We got to work straight away; the wooden cupboards were scoured for ingredients before all being thrown into a bowl with a lot less precision than I had previously employed but with a lot more love. The ingredients were mixed, the eggs beaten, the fruit added before being placed in the oven. After what seemed like hours of mayhem, the Christmas pudding was pulled out from the oven as its aroma filled the kitchen. “It’s perfect!” everyone cried in unison. I smiled at Frankie and her children and said “I feel as if Nana is here in some way,” she smiled back and said, “She is, she is alive in our mind and in our laughter.”

“Yes, I think you are right.” And so, the sisters hugged and the children laughed, “Now, to decorate!” cried Frankie.
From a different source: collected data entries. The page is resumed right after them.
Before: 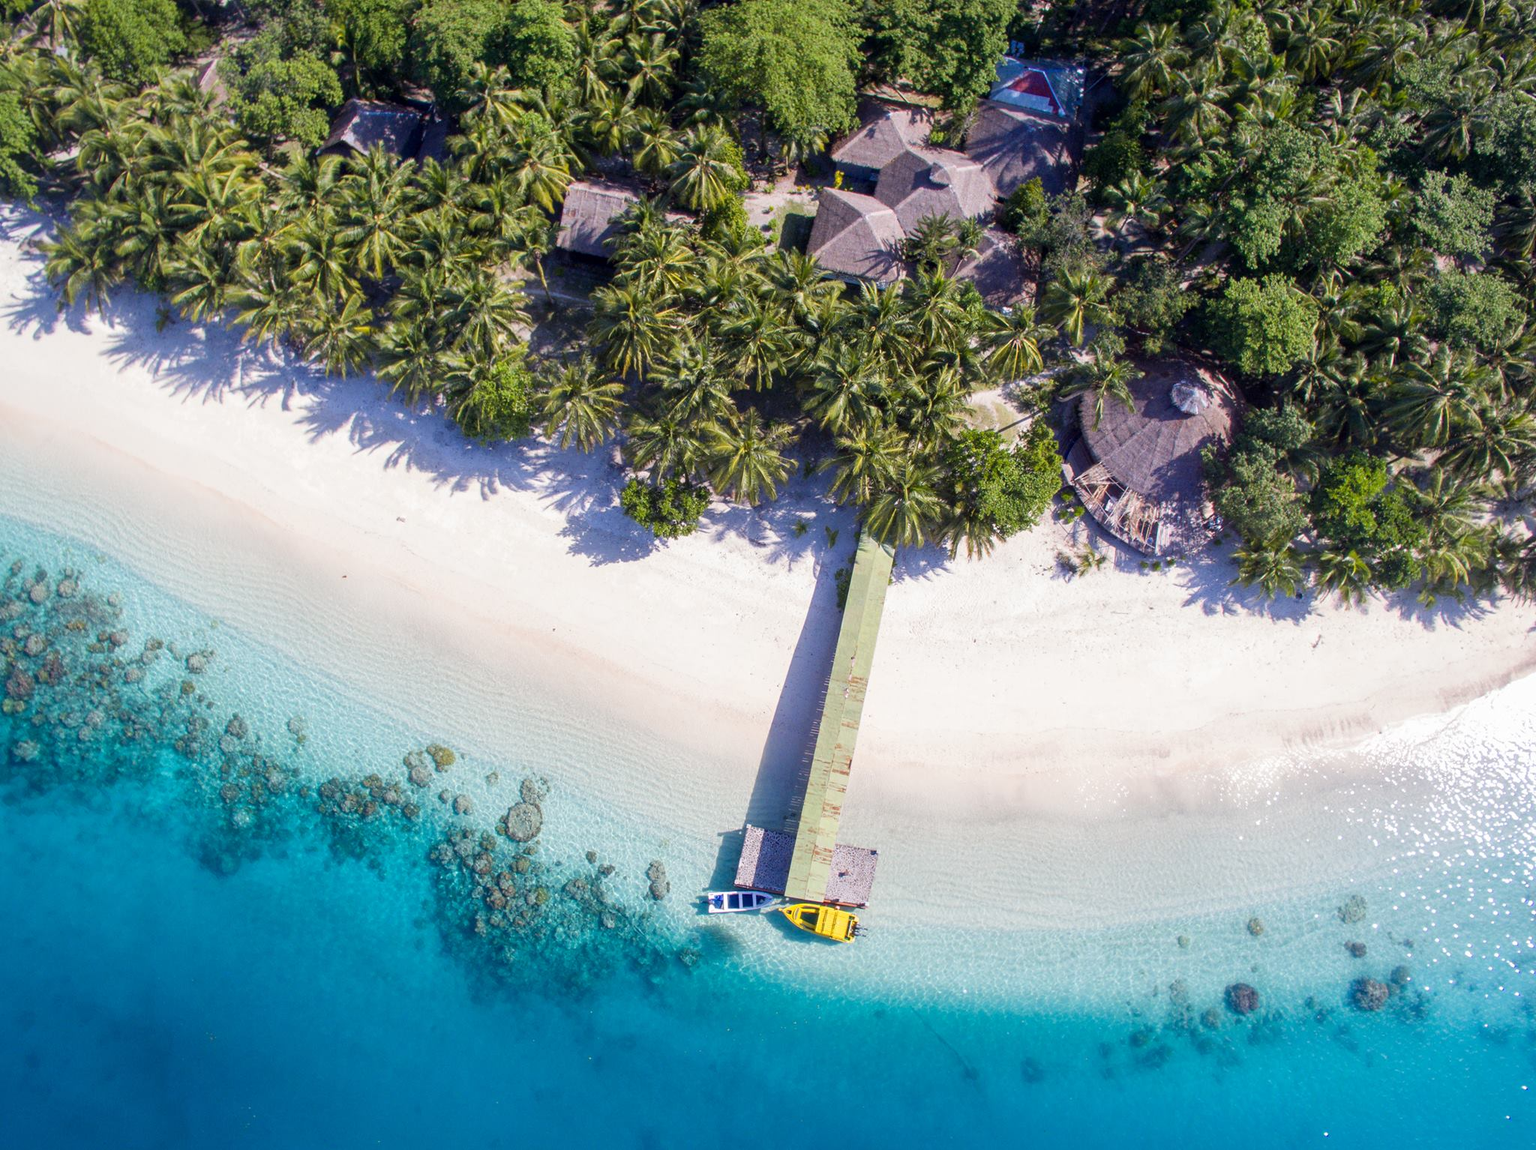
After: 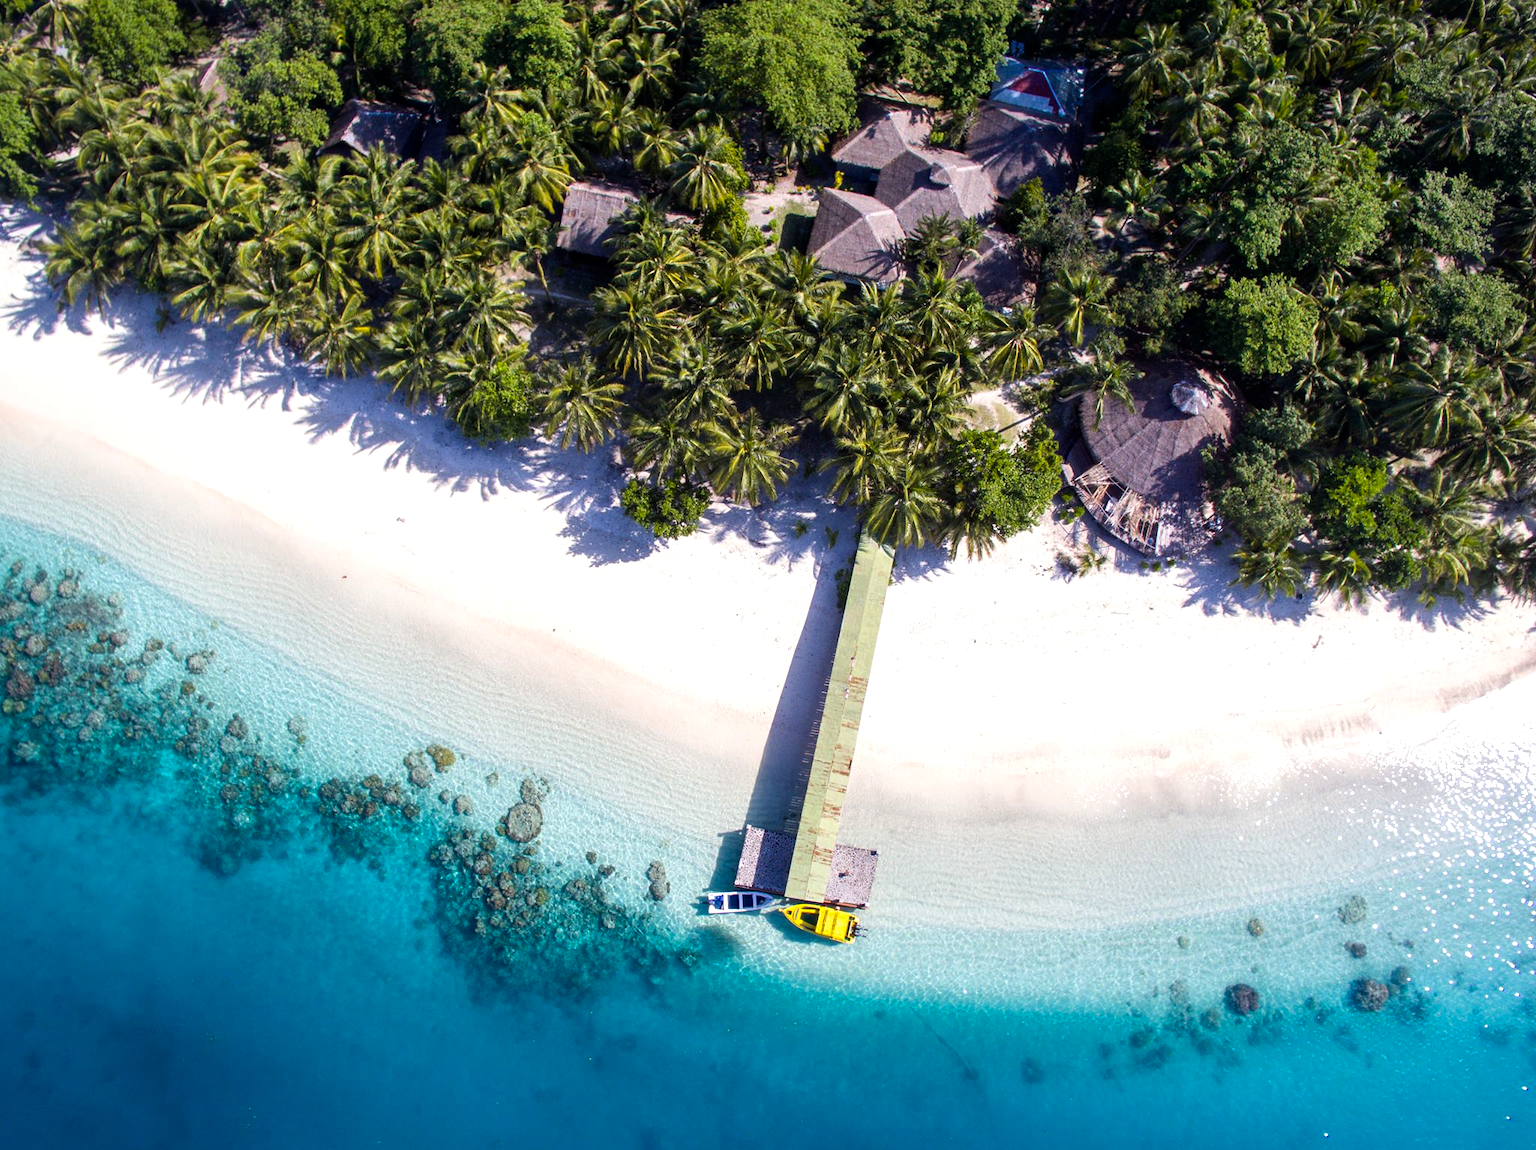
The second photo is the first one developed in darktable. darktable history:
color balance rgb: shadows lift › luminance -10%, power › luminance -9%, linear chroma grading › global chroma 10%, global vibrance 10%, contrast 15%, saturation formula JzAzBz (2021)
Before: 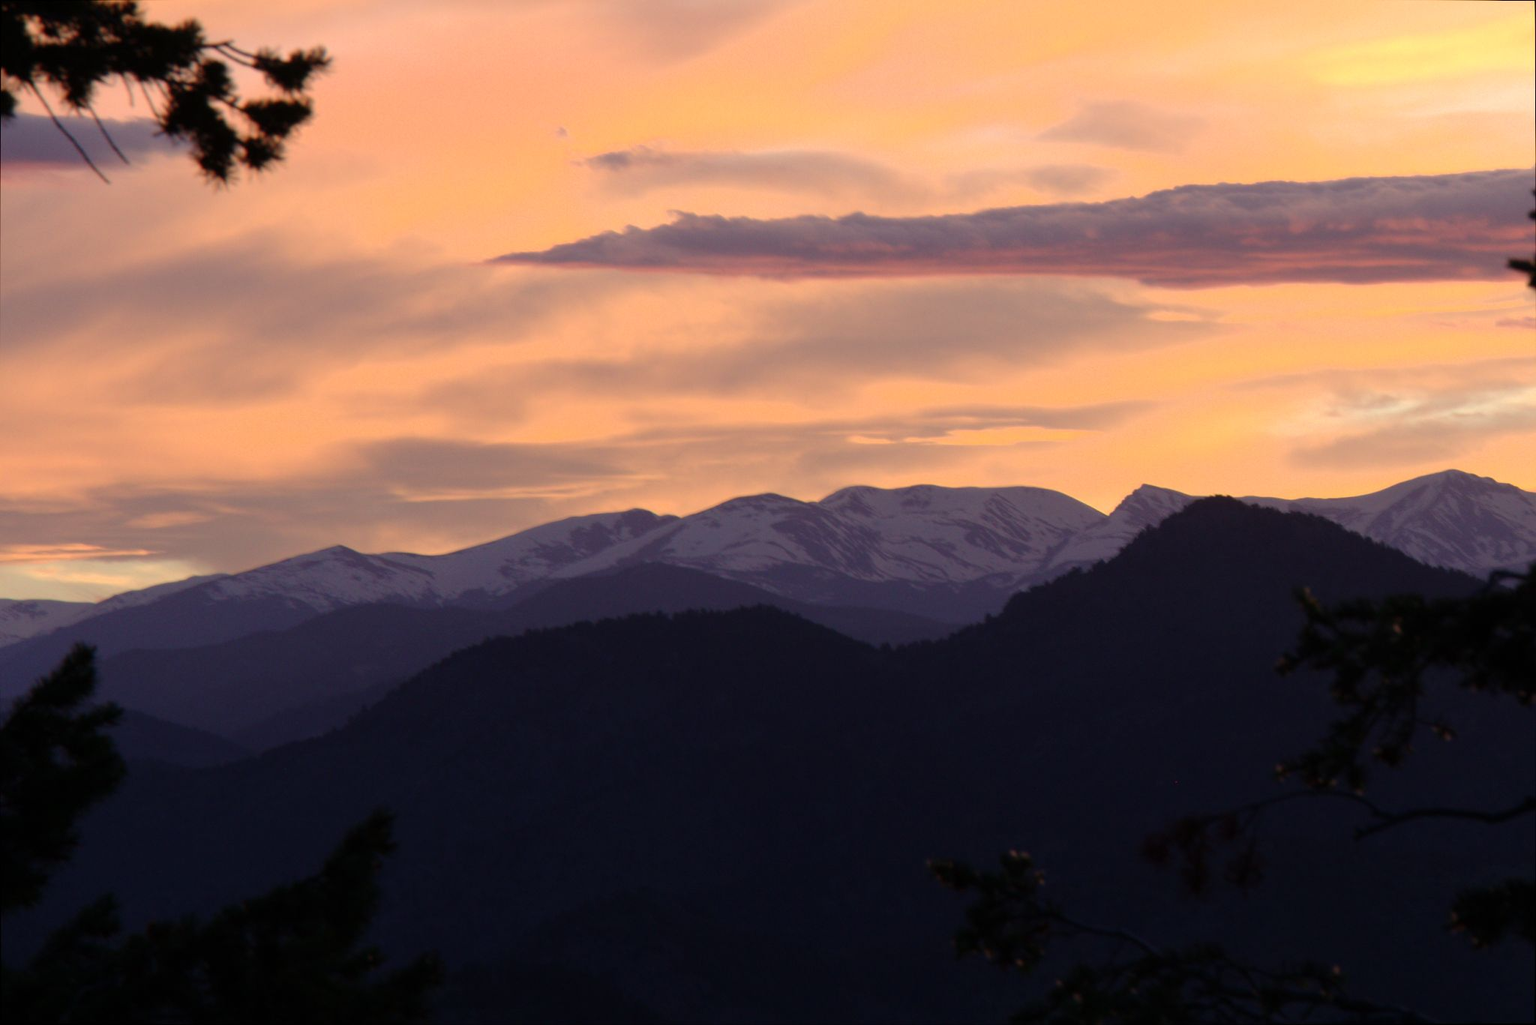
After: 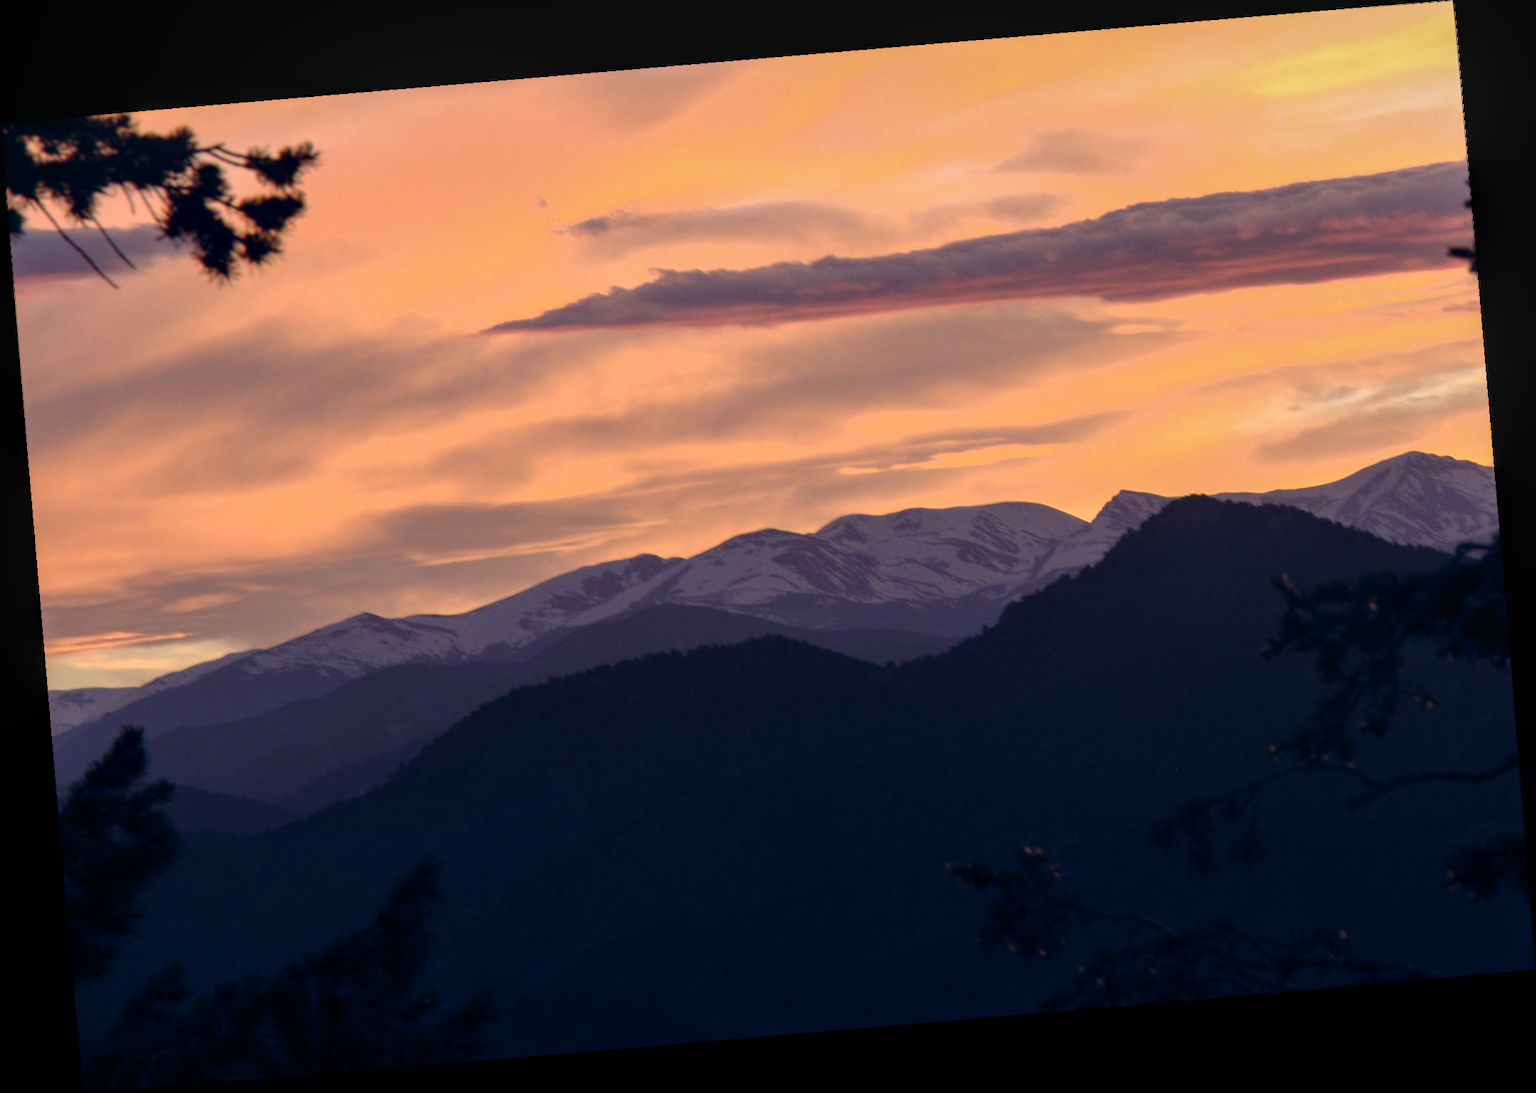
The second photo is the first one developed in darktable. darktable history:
color balance rgb: shadows lift › hue 87.51°, highlights gain › chroma 1.62%, highlights gain › hue 55.1°, global offset › chroma 0.1%, global offset › hue 253.66°, linear chroma grading › global chroma 0.5%
rotate and perspective: rotation -4.86°, automatic cropping off
local contrast: on, module defaults
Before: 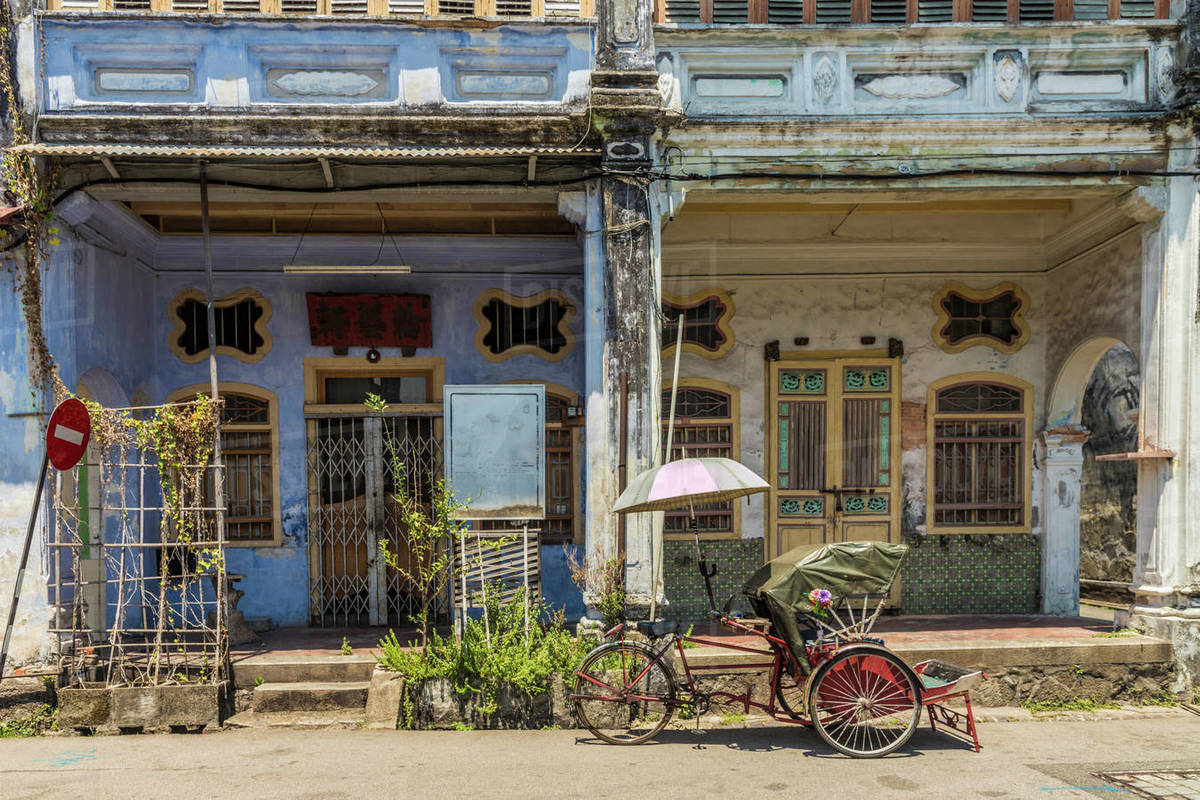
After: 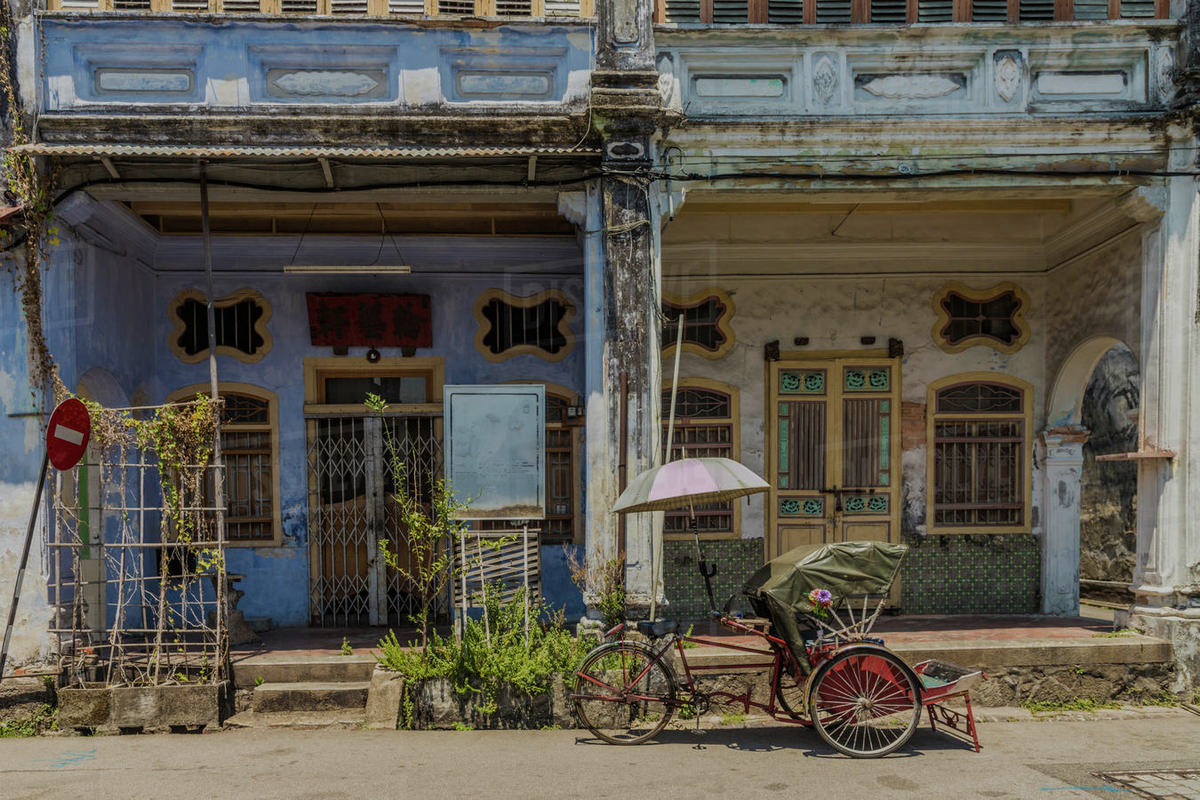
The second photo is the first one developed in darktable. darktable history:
exposure: black level correction 0, exposure -0.721 EV, compensate highlight preservation false
levels: gray 59.39%
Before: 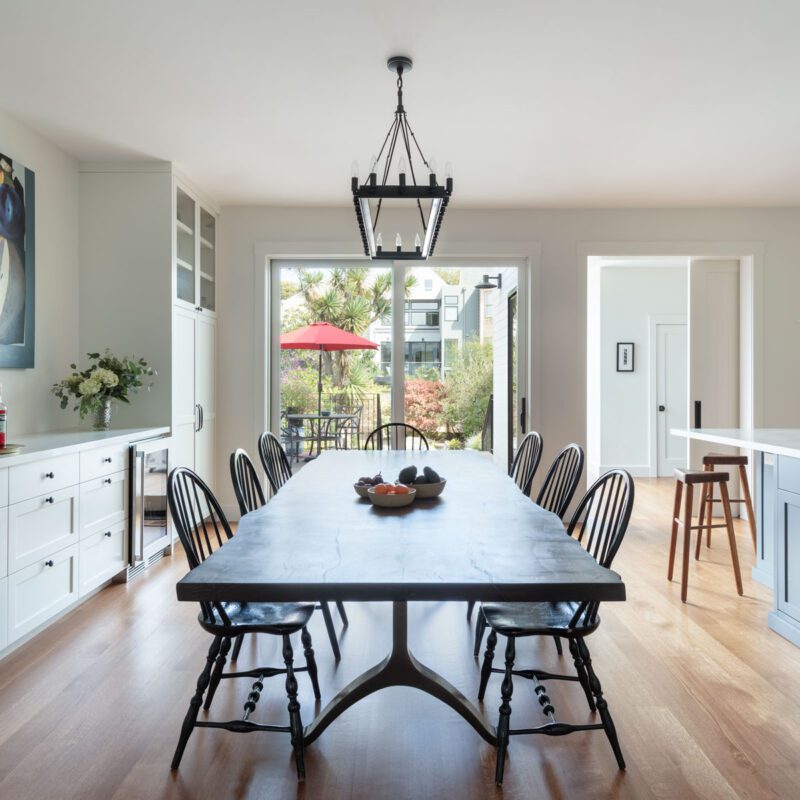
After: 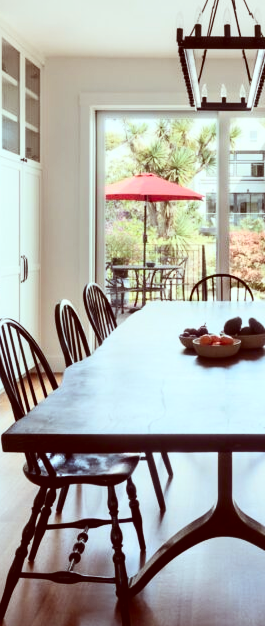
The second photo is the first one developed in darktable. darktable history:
color correction: highlights a* -6.99, highlights b* -0.202, shadows a* 20.53, shadows b* 12.46
crop and rotate: left 21.905%, top 18.724%, right 44.889%, bottom 2.994%
contrast brightness saturation: contrast 0.292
If you were to stand outside of that little cottage, you would see that the sky had turned grey around the merry little scene as snowflakes began to drop gently from above. Now, if you peep your head through that cottage’s window you would see a flurry of activity. You would see Amelia’s golden pigtails whizzing around the kitchen with her little brother in tow, you would see the two sisters laughing together amongst all the commotion. And, if you were to rest your ear upon that small cottage window surrounded by old stone you would hear screams of joy and excitement, you would hear the old radio blaring out Christmas song after Christmas song to joyous shouts of recognition from the children, and, if you looked really, really closely through the small old window of that small old cottage. If you hold your hands around your eyes and really look, you would see the figure of a slender woman with a sleek grey bun wearing a flour-covered apron. You keep on looking and see that she is dancing. She is dancing and she is smiling among this little family, because, in the memories of our loved ones, we never truly die. And so, our beloved Lynne lives on in our hearts, in our memories, and more importantly, in that delicious Christmas pudding.